(674f) Enhanced CO2 Electroreduction to CH4 and C2H4 Via Selective Proton Transfer

CO₂-derived fuels, synthesized using renewable energy, present an attractive route towards fuel formation from sustainable energy. The role of proton transfer in dictating the efficiency and selectivity of the two-electron, two-proton reduction of CO₂ to CO has been well-studied. Indeed, impressive progress has been achieved in the production of CO from CO₂. However, the role of proton transfer to surface-bound CO intermediates in governing the selective electrosynthesis of higher order products beyond CO, such as methane or ethylene, remains poorly understood.

Here, we investigate the electrochemical reduction of CO at Cu electrodes in nonaqueous electrolytes at low temperatures. The choice of the electrolyte and reaction conditions allows fine-tuned control of the proton donor and the CO binding strength, enabling for the first time activation-controlled kinetic studies over an extended parameter range. Our studies lead to the surprising finding that increasing the concentration of CO serves to suppress methane production, in addition to hydrogen. In contrast, ethylene production remains unaffected by CO concentration and depends predominantly on the electrochemical potential.

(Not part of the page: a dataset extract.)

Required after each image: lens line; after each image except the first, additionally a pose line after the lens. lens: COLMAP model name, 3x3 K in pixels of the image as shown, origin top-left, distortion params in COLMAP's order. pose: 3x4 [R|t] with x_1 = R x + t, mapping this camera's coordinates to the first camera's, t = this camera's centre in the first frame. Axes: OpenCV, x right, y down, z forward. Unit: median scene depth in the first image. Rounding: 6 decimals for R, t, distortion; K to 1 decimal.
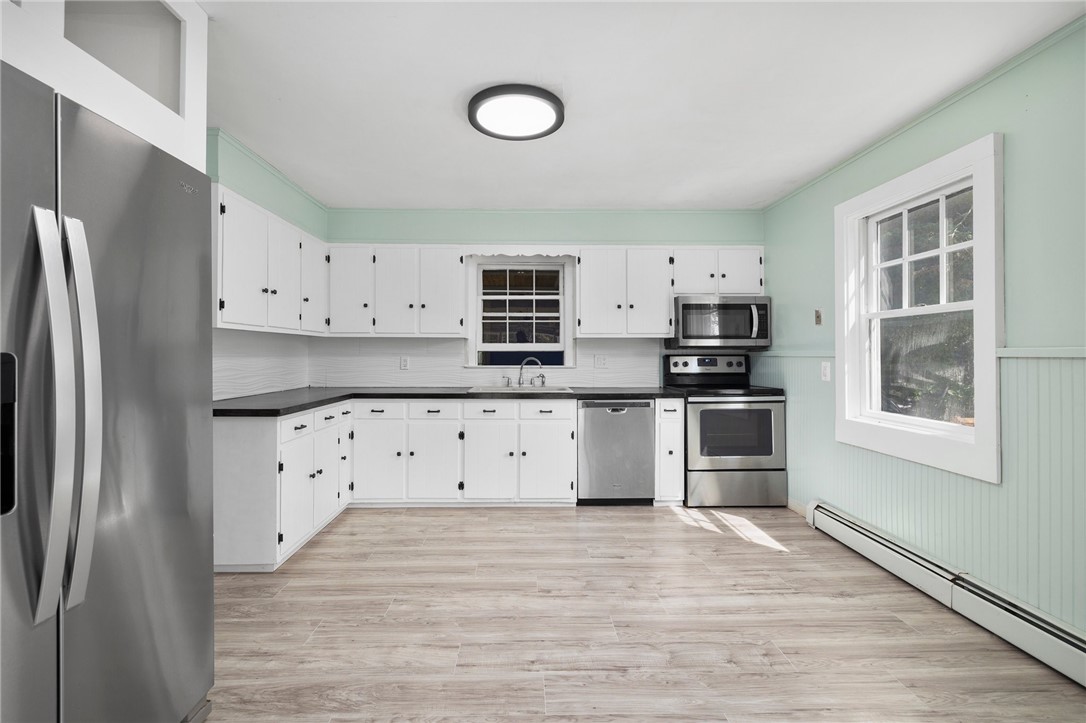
lens RADIAL K [[464.2, 0, 539.0], [0, 464.2, 354.8], [0, 0, 1]] dist [0.001990, 0.000299]
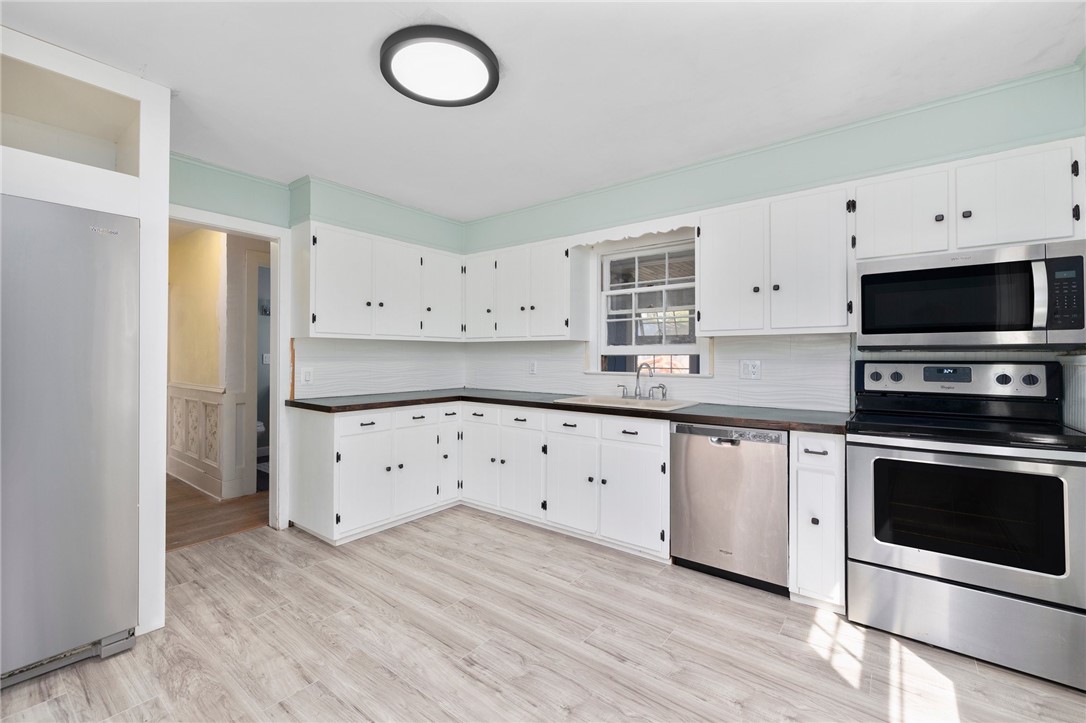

These observations provide unprecedented insight into the mechanism of electrochemical CO and CO₂ reduction. Among others, we are able to show that the rate of methane and hydrogen formation is governed by the competition of CO and H for surface sites and that ethylene formation is taking place from sites which are saturated with CO, indicating that simply increasing the supply of CO may not be a viable strategy for improving CO and CO₂ reduction systems. Based on our results, we subsequently demonstrate how knowledge of the reaction mechanism can be exploited to selectively suppress hydrogen evolution relative to CO reduction by rational tuning of the proton donor.